Internal Bleeding in Older Dogs

When you think about internal bleeding, most people picture scenes from the TV show ER where someone might have been hit by a car or fallen from a height and is bleeding internally. Trauma is definitely a common cause of internal bleeding in dogs, and actually a common type of rat bait can cause internal bleeding in dogs as well, but unfortunately these are not the most common reason we see internal bleeding in dogs. In fact, the most often cause of internal bleeding in dogs, especially in those with no history of being hit by a car or eating rat bait, is cancer.

Common signs of internal bleeding include weakness, trouble breathing, pale gums, a distended abdomen, and collapse. Less common signs are vomiting, not eating, and general malaise. And on one cold January night that is how Rice, a 12 year old terrier mix, was acting, alerting his owners that something was wrong. He was lethargic, had vomited, and became very weak. He was taken in to TPHCS and he and his family met with Dr. Brent Megarry.

His initial exam showed he was in shock, and an ultrasound and x-rays revealed that he was bleeding internally. Further ultrasound assessment also showed masses (tumors) on the spleen and liver.

As stated earlier, the most common cause of internal bleeding in older dogs in general is cancer. And the most common cancer that causes this is hemangiosarcoma. Hemangiosarcoma is a tumor made up of blood vessel cells. It most commonly causes tumors to form on the spleen, liver, and heart, but less commonly can cause tumors on any organ, or even the skin or inside of the body wall. Studies have shown that when a dog presents with internal bleeding in the abdomen, there is an 85% chance that this is because of cancer. The tumors can grow quite large in some cases, but they often don’t cause an issue until they bleed. Once they rupture and bleed, the patient becomes anemic and starts showing signs of weakness, collapse, or trouble breathing.

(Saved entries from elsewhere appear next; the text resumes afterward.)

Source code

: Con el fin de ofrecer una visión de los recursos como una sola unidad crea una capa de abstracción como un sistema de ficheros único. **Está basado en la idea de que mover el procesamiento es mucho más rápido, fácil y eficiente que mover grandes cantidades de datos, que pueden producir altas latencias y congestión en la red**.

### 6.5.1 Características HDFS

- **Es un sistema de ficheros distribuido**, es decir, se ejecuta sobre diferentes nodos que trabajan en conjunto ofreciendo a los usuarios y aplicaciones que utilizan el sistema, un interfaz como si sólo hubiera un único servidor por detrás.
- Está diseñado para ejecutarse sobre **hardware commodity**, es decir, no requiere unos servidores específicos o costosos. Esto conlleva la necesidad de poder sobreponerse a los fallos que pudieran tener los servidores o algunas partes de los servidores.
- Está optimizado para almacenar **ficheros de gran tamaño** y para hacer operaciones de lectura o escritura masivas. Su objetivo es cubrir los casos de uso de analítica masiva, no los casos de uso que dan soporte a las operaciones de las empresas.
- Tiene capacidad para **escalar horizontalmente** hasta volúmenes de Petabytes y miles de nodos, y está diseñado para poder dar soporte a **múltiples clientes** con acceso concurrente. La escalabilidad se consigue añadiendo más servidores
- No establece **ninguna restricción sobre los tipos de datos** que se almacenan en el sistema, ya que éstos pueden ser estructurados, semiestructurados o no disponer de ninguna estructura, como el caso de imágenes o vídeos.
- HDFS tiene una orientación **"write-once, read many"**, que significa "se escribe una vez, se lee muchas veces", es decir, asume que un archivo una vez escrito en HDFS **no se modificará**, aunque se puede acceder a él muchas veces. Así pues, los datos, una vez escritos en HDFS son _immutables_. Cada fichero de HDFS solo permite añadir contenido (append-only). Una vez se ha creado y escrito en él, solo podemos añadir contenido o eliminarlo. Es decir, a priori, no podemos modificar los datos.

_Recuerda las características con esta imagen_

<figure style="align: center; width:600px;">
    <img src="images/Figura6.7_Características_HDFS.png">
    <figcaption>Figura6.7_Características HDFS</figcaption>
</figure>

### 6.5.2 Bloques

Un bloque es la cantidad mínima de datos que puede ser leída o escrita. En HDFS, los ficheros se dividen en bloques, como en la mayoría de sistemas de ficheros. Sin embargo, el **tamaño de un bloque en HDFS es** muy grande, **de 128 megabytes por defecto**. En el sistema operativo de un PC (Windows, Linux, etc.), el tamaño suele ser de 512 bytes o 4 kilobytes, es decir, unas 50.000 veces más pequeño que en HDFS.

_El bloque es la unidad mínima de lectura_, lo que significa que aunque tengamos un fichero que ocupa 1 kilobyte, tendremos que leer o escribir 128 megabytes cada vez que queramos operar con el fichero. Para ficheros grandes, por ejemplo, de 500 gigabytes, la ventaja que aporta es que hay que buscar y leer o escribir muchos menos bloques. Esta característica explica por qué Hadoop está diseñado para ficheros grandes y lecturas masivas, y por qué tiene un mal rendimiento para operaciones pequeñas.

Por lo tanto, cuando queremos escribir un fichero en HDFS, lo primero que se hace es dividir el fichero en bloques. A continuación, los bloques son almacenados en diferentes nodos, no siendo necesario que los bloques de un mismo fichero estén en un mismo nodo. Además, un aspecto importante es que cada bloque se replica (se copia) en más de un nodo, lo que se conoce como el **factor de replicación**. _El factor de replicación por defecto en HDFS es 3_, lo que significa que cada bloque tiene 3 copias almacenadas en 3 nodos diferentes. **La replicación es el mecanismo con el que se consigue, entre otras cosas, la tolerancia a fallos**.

Sadly, this was the case with Rice as well. In many cases there are a couple options. The most aggressive is to take the animal to surgery to try to remove the bleeding tumor, especially if ultrasound only saw one tumor that could be easily removed. Another option is to try palliative care, meaning start medications that might slow bleeding and spend some time with your pet knowing that they will likely have to consider the third option in the very near future: euthanasia. For those that have surgery and do well, the average survival is 2-3 months before the cancer comes back in a way that we can’t surgically remove it. For those that choose palliative care we can sometimes get patients a couple days, maybe up to a couple weeks of survival after diagnosis.

Unfortunately for Rice, he had tumors in multiple spots and so surgery was not a reasonable option for him. We started treating him in the hospital with IV fluids and medications to try to slow bleeding, but his bleeding would not stop. The following morning Rice was worse than when he had come in and our treatments were not working, so Rice’s family made the very reasonable decision to have him euthanized.

Despite the sad ending, I share Rice’s story for several reasons. The first is internal bleeding from cancer in older dogs is not uncommon, and signs develop very suddenly, and so I think it’s something the public should know about. I am hoping people that read this article have a little more knowledge on what signs should prompt them to bring in their pet for evaluation, even if in the middle of the night. Another reason I want to bring up this story is to bring up euthanasia. It is a terribly sad and hard part of the job that most veterinarians deal with on a daily basis, but I truly feel like in cases like Rice’s where he would have suffered if he was left to die naturally, that euthanasia is a gift that can help animals die with dignity. The last reason I wanted to write this story was Rice.

Most of us in the veterinary field hear hundreds of heart-warming stories, or sad stories, or family stories, every year. And stories like Rice’s touch your heart in so many ways you just want to share them. The interesting thing about Rice is that his life with his family started out in fame. Rice was featured on the news when he arrived from Thailand to meet his new family.

Rice was one of those dogs that you will never forget. He loved every person he ever met, and most animals, unless you were a small varmint, in which case he was the “Terrible Terminator Terrorist Terrier”. He lived life to the fullest, and even got to spend some summers in Maine at the lake.

Rice is the dog on the right.

His family will miss him, and all those who met him were glad they had. We at TPHCS were glad we were there to help him and his family in that difficult time, though were saddened, as with all patients we lose, with his loss.